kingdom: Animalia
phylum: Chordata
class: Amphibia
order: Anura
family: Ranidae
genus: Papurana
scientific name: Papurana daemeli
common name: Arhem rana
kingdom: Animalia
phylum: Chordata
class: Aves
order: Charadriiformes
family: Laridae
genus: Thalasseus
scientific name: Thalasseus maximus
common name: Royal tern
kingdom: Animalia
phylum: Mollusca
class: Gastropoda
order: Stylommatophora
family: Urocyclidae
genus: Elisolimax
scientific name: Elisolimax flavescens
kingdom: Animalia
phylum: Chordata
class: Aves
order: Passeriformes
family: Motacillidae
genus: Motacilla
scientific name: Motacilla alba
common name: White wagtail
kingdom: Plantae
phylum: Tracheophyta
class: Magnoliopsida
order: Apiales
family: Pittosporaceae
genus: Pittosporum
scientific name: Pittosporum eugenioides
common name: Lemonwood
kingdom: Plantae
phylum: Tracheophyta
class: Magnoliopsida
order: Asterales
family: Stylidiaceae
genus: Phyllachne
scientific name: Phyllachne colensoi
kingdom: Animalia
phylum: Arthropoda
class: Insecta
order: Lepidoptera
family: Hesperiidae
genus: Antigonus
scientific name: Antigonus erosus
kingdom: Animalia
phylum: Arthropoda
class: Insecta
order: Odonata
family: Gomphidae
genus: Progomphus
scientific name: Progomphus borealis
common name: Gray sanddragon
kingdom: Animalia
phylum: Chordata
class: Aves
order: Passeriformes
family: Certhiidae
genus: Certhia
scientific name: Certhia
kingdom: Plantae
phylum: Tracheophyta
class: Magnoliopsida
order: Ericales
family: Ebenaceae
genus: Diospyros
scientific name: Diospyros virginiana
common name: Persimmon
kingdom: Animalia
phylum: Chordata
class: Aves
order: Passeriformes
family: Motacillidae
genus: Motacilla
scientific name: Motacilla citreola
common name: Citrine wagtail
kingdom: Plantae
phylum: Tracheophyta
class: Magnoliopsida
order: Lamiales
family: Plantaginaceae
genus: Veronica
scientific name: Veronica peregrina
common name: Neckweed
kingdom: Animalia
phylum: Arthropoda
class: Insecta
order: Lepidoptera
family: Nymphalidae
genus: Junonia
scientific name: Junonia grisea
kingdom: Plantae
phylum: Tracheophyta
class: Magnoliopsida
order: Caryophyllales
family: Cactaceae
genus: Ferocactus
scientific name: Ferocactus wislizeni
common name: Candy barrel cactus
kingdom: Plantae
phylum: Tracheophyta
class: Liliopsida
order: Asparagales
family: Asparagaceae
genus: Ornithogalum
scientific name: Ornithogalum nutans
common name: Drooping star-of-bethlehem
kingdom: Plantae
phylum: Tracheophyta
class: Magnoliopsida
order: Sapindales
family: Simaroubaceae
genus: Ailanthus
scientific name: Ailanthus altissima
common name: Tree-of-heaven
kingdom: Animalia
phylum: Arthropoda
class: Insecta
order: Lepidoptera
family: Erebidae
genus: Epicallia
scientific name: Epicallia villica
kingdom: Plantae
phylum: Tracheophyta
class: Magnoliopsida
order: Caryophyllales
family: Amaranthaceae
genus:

## Given problem:
Convert the lines of every entry above into a JSON list of strings, with one string for each line and any blank lines omitted.

## Answer below:
[
  "kingdom: Animalia",
  "phylum: Chordata",
  "class: Amphibia",
  "order: Anura",
  "family: Ranidae",
  "genus: Papurana",
  "scientific name: Papurana daemeli",
  "common name: Arhem rana",
  "kingdom: Animalia",
  "phylum: Chordata",
  "class: Aves",
  "order: Charadriiformes",
  "family: Laridae",
  "genus: Thalasseus",
  "scientific name: Thalasseus maximus",
  "common name: Royal tern",
  "kingdom: Animalia",
  "phylum: Mollusca",
  "class: Gastropoda",
  "order: Stylommatophora",
  "family: Urocyclidae",
  "genus: Elisolimax",
  "scientific name: Elisolimax flavescens",
  "kingdom: Animalia",
  "phylum: Chordata",
  "class: Aves",
  "order: Passeriformes",
  "family: Motacillidae",
  "genus: Motacilla",
  "scientific name: Motacilla alba",
  "common name: White wagtail",
  "kingdom: Plantae",
  "phylum: Tracheophyta",
  "class: Magnoliopsida",
  "order: Apiales",
  "family: Pittosporaceae",
  "genus: Pittosporum",
  "scientific name: Pittosporum eugenioides",
  "common name: Lemonwood",
  "kingdom: Plantae",
  "phylum: Tracheophyta",
  "class: Magnoliopsida",
  "order: Asterales",
  "family: Stylidiaceae",
  "genus: Phyllachne",
  "scientific name: Phyllachne colensoi",
  "kingdom: Animalia",
  "phylum: Arthropoda",
  "class: Insecta",
  "order: Lepidoptera",
  "family: Hesperiidae",
  "genus: Antigonus",
  "scientific name: Antigonus erosus",
  "kingdom: Animalia",
  "phylum: Arthropoda",
  "class: Insecta",
  "order: Odonata",
  "family: Gomphidae",
  "genus: Progomphus",
  "scientific name: Progomphus borealis",
  "common name: Gray sanddragon",
  "kingdom: Animalia",
  "phylum: Chordata",
  "class: Aves",
  "order: Passeriformes",
  "family: Certhiidae",
  "genus: Certhia",
  "scientific name: Certhia",
  "kingdom: Plantae",
  "phylum: Tracheophyta",
  "class: Magnoliopsida",
  "order: Ericales",
  "family: Ebenaceae",
  "genus: Diospyros",
  "scientific name: Diospyros virginiana",
  "common name: Persimmon",
  "kingdom: Animalia",
  "phylum: Chordata",
  "class: Aves",
  "order: Passeriformes",
  "family: Motacillidae",
  "genus: Motacilla",
  "scientific name: Motacilla citreola",
  "common name: Citrine wagtail",
  "kingdom: Plantae",
  "phylum: Tracheophyta",
  "class: Magnoliopsida",
  "order: Lamiales",
  "family: Plantaginaceae",
  "genus: Veronica",
  "scientific name: Veronica peregrina",
  "common name: Neckweed",
  "kingdom: Animalia",
  "phylum: Arthropoda",
  "class: Insecta",
  "order: Lepidoptera",
  "family: Nymphalidae",
  "genus: Junonia",
  "scientific name: Junonia grisea",
  "kingdom: Plantae",
  "phylum: Tracheophyta",
  "class: Magnoliopsida",
  "order: Caryophyllales",
  "family: Cactaceae",
  "genus: Ferocactus",
  "scientific name: Ferocactus wislizeni",
  "common name: Candy barrel cactus",
  "kingdom: Plantae",
  "phylum: Tracheophyta",
  "class: Liliopsida",
  "order: Asparagales",
  "family: Asparagaceae",
  "genus: Ornithogalum",
  "scientific name: Ornithogalum nutans",
  "common name: Drooping star-of-bethlehem",
  "kingdom: Plantae",
  "phylum: Tracheophyta",
  "class: Magnoliopsida",
  "order: Sapindales",
  "family: Simaroubaceae",
  "genus: Ailanthus",
  "scientific name: Ailanthus altissima",
  "common name: Tree-of-heaven",
  "kingdom: Animalia",
  "phylum: Arthropoda",
  "class: Insecta",
  "order: Lepidoptera",
  "family: Erebidae",
  "genus: Epicallia",
  "scientific name: Epicallia villica",
  "kingdom: Plantae",
  "phylum: Tracheophyta",
  "class: Magnoliopsida",
  "order: Caryophyllales",
  "family: Amaranthaceae",
  "genus:"
]